HIV infection is associated with altered monocyte subset basal cytokine levels and responsiveness to LPS stimulation. (#215)
Introduction: HIV+ individuals are at increased risk of inflammatory age-related disease despite effective suppression of viremia with combination antiretroviral therapy (cART). Lipopolysaccharide (LPS) is elevated in these individuals and stimulates monocytes via the Toll-like receptor 4 pathway producing IL-6 and TNF. We hypothesise that chronic LPS exposure enhances monocyte response to LPS in HIV+ individuals that exacerbates chronic inflammation and the risk of developing age-related disease.

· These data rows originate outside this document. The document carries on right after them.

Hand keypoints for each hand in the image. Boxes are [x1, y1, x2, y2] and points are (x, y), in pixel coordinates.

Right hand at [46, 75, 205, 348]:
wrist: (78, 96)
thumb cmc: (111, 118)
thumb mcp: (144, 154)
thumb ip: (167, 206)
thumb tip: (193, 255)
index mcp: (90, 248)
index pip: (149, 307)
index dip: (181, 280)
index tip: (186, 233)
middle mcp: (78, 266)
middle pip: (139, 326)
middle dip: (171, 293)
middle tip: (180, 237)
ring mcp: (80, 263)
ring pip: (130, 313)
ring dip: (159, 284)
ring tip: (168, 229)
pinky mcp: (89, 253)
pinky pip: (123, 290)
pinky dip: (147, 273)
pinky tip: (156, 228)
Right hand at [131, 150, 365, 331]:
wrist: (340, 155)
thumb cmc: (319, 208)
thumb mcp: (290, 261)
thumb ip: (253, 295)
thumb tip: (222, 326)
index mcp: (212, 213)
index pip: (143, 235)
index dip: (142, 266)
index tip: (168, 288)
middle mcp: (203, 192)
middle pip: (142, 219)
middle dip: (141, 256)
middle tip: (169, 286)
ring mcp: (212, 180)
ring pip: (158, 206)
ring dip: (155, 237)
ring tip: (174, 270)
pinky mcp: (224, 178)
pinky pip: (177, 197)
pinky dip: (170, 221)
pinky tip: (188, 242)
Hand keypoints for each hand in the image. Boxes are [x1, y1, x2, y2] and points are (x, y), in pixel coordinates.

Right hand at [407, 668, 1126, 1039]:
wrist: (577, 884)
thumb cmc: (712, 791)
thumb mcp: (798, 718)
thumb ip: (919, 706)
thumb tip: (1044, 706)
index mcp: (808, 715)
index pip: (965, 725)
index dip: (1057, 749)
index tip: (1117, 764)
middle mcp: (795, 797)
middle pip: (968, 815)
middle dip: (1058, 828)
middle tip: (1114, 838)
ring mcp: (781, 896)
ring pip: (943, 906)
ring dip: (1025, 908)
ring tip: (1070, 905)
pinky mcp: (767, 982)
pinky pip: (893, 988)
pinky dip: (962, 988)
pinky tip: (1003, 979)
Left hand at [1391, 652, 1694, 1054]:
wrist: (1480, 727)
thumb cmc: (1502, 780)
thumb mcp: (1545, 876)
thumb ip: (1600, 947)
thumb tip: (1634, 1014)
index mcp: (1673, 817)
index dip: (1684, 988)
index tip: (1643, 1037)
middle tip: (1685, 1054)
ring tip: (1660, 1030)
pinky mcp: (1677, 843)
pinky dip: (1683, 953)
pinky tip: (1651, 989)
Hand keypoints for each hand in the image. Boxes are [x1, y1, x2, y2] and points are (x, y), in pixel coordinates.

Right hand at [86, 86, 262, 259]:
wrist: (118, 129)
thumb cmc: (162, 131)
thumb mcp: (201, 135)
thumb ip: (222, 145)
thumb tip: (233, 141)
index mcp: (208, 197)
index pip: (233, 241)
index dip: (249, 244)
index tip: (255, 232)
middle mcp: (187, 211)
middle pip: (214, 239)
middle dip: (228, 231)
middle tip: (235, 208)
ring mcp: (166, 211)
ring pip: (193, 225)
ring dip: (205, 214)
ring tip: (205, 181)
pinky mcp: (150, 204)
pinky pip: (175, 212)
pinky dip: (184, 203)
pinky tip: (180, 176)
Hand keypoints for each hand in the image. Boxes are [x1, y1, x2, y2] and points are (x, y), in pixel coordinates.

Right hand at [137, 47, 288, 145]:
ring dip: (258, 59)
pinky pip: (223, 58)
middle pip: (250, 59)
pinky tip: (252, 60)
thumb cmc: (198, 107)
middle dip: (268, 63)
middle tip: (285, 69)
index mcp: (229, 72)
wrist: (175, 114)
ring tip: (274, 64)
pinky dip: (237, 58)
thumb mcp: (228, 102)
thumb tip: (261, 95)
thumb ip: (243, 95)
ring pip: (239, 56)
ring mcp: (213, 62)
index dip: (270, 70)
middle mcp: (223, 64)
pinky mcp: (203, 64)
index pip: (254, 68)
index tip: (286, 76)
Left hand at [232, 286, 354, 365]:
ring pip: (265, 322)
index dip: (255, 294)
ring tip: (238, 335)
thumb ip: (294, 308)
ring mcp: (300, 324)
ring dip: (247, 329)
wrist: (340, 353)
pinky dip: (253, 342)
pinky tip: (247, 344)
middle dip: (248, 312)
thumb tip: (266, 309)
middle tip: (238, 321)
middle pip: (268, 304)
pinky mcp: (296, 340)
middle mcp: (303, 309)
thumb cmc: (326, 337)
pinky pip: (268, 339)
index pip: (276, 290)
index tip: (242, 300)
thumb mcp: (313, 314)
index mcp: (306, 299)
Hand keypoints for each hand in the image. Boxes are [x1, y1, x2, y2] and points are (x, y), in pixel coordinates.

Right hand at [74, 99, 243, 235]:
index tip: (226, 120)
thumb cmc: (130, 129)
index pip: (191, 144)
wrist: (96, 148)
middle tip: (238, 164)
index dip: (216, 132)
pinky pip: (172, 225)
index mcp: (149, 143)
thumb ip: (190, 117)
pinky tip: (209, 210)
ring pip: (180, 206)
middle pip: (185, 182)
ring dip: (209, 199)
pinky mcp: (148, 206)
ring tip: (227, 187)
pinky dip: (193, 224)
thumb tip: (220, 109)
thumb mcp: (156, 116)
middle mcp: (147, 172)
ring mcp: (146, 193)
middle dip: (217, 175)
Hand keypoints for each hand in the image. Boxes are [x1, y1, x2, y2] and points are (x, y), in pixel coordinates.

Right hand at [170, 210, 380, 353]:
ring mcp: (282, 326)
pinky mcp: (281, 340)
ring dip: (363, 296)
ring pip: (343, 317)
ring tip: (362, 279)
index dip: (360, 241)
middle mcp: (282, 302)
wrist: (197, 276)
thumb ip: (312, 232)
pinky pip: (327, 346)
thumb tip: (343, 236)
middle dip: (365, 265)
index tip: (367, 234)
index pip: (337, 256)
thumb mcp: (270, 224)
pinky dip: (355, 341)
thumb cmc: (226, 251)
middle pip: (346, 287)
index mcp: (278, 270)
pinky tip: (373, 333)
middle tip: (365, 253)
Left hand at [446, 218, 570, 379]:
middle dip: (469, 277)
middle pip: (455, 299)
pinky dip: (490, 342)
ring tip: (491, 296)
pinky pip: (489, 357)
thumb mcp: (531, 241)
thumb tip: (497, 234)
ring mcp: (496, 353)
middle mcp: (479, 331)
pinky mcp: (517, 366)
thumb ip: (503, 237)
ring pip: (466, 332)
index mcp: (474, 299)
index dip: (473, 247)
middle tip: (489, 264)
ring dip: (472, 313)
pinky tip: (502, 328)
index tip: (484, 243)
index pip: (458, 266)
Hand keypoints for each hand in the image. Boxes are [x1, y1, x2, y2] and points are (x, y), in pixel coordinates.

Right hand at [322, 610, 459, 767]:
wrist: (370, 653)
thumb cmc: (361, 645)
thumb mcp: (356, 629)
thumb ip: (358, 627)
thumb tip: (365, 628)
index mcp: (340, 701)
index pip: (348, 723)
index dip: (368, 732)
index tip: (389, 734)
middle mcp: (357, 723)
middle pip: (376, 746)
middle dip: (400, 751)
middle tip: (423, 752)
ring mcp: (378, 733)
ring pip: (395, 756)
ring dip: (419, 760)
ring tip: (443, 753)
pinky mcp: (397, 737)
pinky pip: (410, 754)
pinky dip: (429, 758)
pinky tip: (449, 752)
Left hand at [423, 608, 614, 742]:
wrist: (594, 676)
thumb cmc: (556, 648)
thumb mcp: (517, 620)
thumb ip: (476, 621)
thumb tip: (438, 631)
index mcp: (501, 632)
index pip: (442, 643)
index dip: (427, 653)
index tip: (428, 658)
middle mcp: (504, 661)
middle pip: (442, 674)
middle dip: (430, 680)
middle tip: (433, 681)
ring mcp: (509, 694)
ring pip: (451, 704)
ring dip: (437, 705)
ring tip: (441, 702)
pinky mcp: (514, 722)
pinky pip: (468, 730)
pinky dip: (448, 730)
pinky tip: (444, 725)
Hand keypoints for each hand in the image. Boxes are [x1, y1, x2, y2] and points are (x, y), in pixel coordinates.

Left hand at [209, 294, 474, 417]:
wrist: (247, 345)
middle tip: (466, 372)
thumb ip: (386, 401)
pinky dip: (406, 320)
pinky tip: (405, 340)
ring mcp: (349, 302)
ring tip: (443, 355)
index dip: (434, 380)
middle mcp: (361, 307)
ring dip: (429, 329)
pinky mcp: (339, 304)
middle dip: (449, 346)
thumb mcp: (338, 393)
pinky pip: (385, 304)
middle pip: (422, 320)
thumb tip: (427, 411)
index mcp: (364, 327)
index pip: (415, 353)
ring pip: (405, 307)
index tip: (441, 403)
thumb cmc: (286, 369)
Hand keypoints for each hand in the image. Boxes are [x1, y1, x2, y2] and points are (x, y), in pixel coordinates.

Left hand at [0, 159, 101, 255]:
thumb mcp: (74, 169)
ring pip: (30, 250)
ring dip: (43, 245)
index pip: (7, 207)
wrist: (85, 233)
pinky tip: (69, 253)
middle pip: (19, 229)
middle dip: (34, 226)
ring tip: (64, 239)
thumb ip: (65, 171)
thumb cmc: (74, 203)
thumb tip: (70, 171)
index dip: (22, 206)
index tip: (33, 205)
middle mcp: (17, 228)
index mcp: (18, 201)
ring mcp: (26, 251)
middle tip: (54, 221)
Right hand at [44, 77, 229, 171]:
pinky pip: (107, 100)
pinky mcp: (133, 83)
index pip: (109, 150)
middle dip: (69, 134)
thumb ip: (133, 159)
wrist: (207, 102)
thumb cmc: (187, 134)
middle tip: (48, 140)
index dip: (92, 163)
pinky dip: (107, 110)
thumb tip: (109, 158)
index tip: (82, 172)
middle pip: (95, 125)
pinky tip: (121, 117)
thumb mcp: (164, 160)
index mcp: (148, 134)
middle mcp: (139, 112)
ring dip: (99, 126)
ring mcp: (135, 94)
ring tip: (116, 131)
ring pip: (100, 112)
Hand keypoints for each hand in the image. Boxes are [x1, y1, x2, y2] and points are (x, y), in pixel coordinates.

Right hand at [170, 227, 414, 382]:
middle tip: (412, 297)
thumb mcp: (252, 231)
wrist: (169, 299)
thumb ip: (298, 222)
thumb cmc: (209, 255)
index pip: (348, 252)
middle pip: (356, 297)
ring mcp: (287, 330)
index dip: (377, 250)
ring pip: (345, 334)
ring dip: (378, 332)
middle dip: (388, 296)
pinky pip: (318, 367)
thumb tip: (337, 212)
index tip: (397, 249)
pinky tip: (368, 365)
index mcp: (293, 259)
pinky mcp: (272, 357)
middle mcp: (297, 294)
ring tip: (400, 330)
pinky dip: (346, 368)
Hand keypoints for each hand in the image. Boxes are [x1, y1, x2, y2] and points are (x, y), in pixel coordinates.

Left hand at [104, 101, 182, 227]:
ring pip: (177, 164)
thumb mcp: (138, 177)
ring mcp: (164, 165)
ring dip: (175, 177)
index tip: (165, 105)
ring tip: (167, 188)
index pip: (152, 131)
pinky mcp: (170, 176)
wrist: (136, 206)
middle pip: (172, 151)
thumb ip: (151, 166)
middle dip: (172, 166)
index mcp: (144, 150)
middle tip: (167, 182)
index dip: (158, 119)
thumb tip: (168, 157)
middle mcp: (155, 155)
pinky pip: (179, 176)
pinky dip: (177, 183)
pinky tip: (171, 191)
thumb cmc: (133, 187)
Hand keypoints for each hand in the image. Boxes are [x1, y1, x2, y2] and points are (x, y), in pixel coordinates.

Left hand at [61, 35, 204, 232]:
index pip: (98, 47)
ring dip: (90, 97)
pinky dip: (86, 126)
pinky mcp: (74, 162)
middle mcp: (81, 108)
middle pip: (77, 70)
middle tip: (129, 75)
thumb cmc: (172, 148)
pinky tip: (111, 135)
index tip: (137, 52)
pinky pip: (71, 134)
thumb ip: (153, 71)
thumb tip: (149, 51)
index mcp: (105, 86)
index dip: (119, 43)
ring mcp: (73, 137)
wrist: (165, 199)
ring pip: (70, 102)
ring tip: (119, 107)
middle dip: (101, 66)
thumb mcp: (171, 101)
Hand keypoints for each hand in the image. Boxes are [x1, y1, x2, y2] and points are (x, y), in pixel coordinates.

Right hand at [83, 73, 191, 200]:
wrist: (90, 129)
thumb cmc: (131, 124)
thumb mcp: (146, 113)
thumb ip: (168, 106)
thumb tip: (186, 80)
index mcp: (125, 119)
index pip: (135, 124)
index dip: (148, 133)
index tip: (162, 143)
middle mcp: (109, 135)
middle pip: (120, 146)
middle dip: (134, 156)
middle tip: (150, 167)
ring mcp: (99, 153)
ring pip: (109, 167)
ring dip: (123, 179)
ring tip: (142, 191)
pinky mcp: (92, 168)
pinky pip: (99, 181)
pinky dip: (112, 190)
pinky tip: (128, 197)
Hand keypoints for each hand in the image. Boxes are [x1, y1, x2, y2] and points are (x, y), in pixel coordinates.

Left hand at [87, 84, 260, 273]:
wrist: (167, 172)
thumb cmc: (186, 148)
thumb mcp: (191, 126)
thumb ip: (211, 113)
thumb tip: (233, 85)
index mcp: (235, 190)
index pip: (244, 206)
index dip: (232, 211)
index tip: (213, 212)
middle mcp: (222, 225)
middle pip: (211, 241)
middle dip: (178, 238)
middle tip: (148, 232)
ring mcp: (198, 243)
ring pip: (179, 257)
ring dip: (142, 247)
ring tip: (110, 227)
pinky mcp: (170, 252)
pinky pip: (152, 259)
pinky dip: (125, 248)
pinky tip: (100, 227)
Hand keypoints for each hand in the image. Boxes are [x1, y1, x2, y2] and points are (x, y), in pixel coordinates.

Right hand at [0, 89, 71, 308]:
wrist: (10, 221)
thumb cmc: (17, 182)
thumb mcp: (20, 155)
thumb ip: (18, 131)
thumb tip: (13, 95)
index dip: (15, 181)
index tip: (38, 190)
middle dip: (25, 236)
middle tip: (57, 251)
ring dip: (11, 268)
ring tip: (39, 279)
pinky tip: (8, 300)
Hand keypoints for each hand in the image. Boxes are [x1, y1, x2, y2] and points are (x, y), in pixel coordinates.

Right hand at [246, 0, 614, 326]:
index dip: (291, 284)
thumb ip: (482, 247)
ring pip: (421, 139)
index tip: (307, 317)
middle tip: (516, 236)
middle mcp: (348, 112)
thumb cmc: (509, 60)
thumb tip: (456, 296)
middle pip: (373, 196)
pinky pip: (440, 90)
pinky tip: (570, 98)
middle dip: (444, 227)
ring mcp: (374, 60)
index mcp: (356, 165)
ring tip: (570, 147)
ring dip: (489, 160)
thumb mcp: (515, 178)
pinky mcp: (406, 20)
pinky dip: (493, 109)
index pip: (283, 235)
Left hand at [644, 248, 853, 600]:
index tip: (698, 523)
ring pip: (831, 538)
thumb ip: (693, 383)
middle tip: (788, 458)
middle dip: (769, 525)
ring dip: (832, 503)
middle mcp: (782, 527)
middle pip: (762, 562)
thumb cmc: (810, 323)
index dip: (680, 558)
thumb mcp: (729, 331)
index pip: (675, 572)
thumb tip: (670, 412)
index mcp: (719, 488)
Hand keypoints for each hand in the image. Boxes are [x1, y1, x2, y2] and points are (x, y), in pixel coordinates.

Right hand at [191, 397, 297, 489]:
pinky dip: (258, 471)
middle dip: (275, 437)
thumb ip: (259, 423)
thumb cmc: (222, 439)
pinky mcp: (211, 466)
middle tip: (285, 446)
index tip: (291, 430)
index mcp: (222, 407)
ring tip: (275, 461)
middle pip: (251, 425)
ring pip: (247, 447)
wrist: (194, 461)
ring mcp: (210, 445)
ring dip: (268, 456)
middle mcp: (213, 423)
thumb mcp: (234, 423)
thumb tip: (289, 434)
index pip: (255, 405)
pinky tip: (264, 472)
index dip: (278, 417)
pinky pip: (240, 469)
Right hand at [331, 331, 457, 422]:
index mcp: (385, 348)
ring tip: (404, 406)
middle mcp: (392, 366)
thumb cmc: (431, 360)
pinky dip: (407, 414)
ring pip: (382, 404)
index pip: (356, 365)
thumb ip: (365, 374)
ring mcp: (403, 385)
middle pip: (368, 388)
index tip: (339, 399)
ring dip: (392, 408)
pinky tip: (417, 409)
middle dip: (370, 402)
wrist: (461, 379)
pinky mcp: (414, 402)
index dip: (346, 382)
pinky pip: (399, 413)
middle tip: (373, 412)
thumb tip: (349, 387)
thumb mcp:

Methods: The inflammatory state of the three monocyte subsets (classical, intermediate and non-classical) from cART naïve, viremic (n=10) and virologically supressed (VS) HIV+ donors (n=10) was evaluated by measuring basal and LPS-induced (10 ng/mL, 4 h) levels of IL-6 and TNF by whole blood intracellular cytokine staining via flow cytometry and mRNA gene expression and results compared to age-matched HIV- controls (n=10). Soluble signalling components (LPS, LBP), inflammatory markers (CXCL-10) and surface TLR-4 were also measured.
Results: All monocyte subsets from viremic and VS HIV+ individuals showed increased basal levels of intracellular IL-6 and TNF in comparison to HIV- individuals (p<0.001 for all comparisons). Furthermore, these groups showed enhanced IL-6 and TNF production when stimulated with LPS (p<0.05 for all comparisons). While plasma LPS and LBP levels were elevated in HIV+ individuals in comparison to controls (p<0.05 for both), mixing serum from HIV+ individuals with control monocytes did not enhance response to LPS challenge ex vivo suggesting enhanced monocyte response to LPS in HIV+ individuals is governed by mechanisms intrinsic to the monocyte. This is supported by increased surface TLR-4 expression on all monocytes subsets for viremic HIV+ individuals (p<0.05).
Conclusions: Monocytes from HIV+ individuals, regardless of therapy status, show increased basal intracellular IL-6 and TNF levels and a heightened response to LPS which may contribute to chronic inflammation and related inflammatory diseases.